• _Selected extract_
=======

At the discretion of the Administrator, the payment upon Stock Appreciation Right exercise may be in cash, in Shares of equivalent value, or in some combination thereof.

 

10. Performance Units and Performance Shares.

 

(a) Grant of Performance Units/Shares. Performance Units and Performance Shares may be granted to Service Providers at any time and from time to time, as will be determined by the Administrator, in its sole discretion. The Administrator will have complete discretion in determining the number of Performance Units and Performance Shares granted to each Participant.

 

(b) Value of Performance Units/Shares. Each Performance Unit will have an initial value that is established by the Administrator on or before the date of grant. Each Performance Share will have an initial value equal to the Fair Market Value of a Share on the date of grant.

 

(c) Performance Objectives and Other Terms. The Administrator will set performance objectives or other vesting provisions (including, without limitation, continued status as a Service Provider) in its discretion which, depending on the extent to which they are met, will determine the number or value of Performance Units/Shares that will be paid out to the Service Providers. The time period during which the performance objectives or other vesting provisions must be met will be called the “Performance Period.” Each Award of Performance Units/Shares will be evidenced by an Award Agreement that will specify the Performance Period, and such other terms and conditions as the Administrator, in its sole discretion, will determine. The Administrator may set performance objectives based upon the achievement of Company-wide, divisional, business unit or individual goals (including, but not limited to, continued employment or service), applicable federal or state securities laws, or any other basis determined by the Administrator in its discretion.

=======

• _What you need to do_
(1) In the stock plan excerpt, what initial value does each Performance Share have?
(2) Retype everything in the stock plan excerpt from "At the discretion" down to "and Performance Shares.", without changing a word.

=======

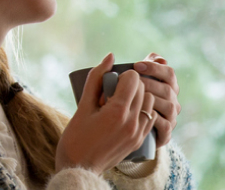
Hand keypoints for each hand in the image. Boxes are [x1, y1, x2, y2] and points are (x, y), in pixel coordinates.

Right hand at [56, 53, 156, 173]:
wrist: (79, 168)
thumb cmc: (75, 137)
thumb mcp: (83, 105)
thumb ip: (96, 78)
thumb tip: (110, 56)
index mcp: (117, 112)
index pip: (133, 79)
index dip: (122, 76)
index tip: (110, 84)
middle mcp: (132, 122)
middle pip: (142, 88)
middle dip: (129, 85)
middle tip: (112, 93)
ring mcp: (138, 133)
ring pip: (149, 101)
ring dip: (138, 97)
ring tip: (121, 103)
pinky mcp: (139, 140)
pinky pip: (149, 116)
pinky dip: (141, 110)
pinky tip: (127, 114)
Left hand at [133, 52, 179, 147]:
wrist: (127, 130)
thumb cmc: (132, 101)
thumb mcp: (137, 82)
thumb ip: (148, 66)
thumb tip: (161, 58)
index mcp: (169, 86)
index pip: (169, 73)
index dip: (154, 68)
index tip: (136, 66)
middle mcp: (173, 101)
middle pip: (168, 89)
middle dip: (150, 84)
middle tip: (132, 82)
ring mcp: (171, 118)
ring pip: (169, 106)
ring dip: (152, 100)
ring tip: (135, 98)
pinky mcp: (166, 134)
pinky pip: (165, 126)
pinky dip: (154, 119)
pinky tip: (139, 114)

=======

• _Exercise responses_
(1) The Fair Market Value of a Share on the date of grant.

(2)
At the discretion of the Administrator, the payment upon Stock Appreciation Right exercise may be in cash, in Shares of equivalent value, or in some combination thereof.

 

10. Performance Units and Performance Shares.